ARLINGTON — Girls wrestling is growing in popularity, and the main reason seems to be because they no longer have to wrestle boys.
“I’ve never seen anything grow so fast in girls wrestling,” said Jim Smoots, the new girls wrestling coach at Arlington High School.
He said the numbers have doubled since AHS formed a team five years ago. It takes eight wrestlers to complete a team, and AHS has 18.
Girls wrestling is still a foreign idea to some parents, but as the sport has become more mainstream for girls, more are showing up, Smoots said. “It’s because they have their own team,” he added.
Traditionally girls that wrestled usually competed against boys up until the postseason, when all-girl tournaments start.
“When it was mixed in with the guys, it was just different,” Smoots said.
But this year, Arlington had enough girls to field its own team. That means an all-girl regular season. “To them it’s a big deal because they are working so hard,” Smoots said.
There are other factors to the growth of girls wrestling in Washington state, Smoots said.
In 2006, Washington had one of its first girls state tournaments at the Tacoma Dome. Since then, it’s become more competitive, Smoots said. Jennifer Jayne of Arlington became state champion that year.
Also, Washington-born wrestler and former MMA champion Miesha Tate was also a state champion.
As more girls turned out, more followed.
“The bigger the team, the more girls realize it’s not that bad,” senior J’lanaye Julien said.
Julien has only competed since halfway through last year. Though Julien played other sports she said the “family” aspect makes wrestling unique.

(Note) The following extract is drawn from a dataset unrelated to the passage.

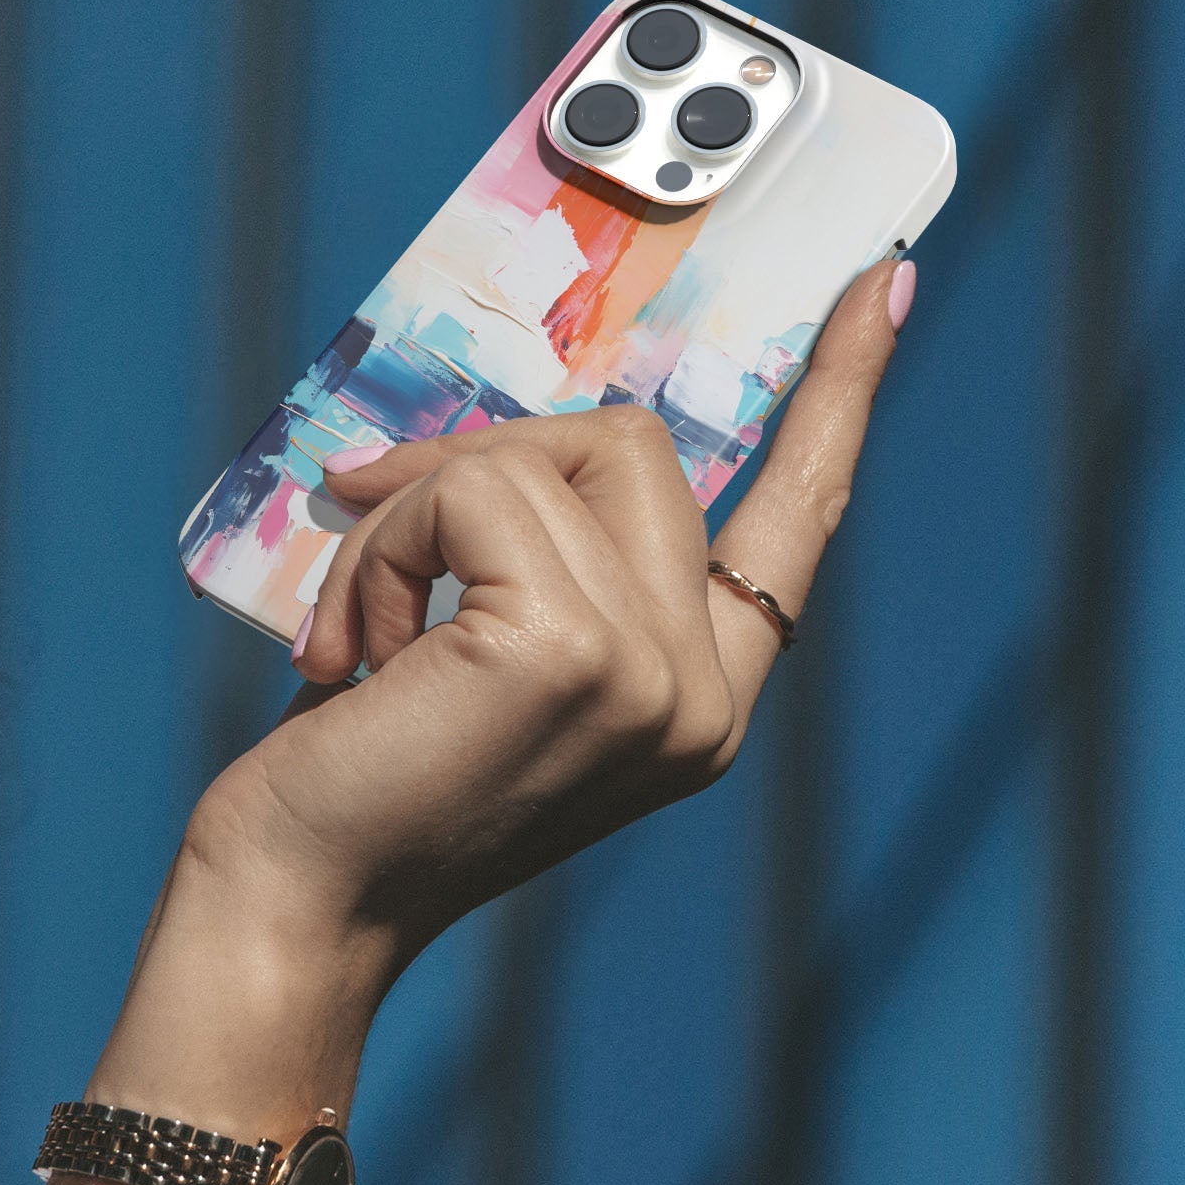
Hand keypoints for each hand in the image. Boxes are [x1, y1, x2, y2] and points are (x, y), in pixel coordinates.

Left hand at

Undefeated senior Jordynn Mani agreed. “We are a lot tighter because we suffer through the same things together,” Mani said.
Mani played soccer as a freshman but a friend lured her to wrestle. Family members who already wrestled were all for it, even though she was a little scared at first. It’s her favorite sport now because of the family dynamic.
This year, the team also has its first assistant coach. The district was able to fund it because of the growing numbers. She is Alisa Hendricks, a 1999 Arlington alum who wrestled as a freshman.
She wrestled on a team of boys, so to finally see Arlington get its own girls team is a “dream-come-true,” she said.
“I think wrestling gives girls a challenge they’ve been looking for as a sport, and to share it amongst themselves as a team,” Hendricks said.
Hendricks said the physicality just wasn’t present in other sports for girls.
“Wrestling had what I wanted in athleticism,” she said.
She only wrestled as a freshman, she stopped after an injury to her knee. Ever since then, “I’ve had nothing but full support for wrestling,” she said.
“She’s not only good in wrestling, she’s in charge of all the locker room stuff,” Smoots said. “The girls really listen because she’s been through it.”
But more so than seeing girls wrestle, she is also thrilled to see “independent hard workers” of the team pursuing goals outside of wrestling, such as wanting to become doctors or join the Air Force.
In Lakewood, coach Tom O’Hara always had girls on his team in his 15 years of coaching.
“We had between seven and twelve girls for years before anyone else had girls,” he said, adding he has nine this year.
O’Hara agreed with the Arlington coaches about many aspects of the sport.
“It’s a sport where girls don’t get a ton of opportunity at,” O’Hara said, adding it is one-on-one, combative in nature, and rewards strength and speed.
Like at Arlington, many of the Lakewood girl wrestlers have played previous sports. Sophomore Olivia Poulton used to play basketball, but was known for making lots of contact, O’Hara said. “Because it suits their personality better,” O’Hara said, they do better at wrestling. “They don’t get fouled for taking people down.” An athletic background helps in wrestling. “It’s fresh. You can come in as an athlete without a ton of experience,” O’Hara said. “It just seems like a strong girl’s a huge difference between an average girl.”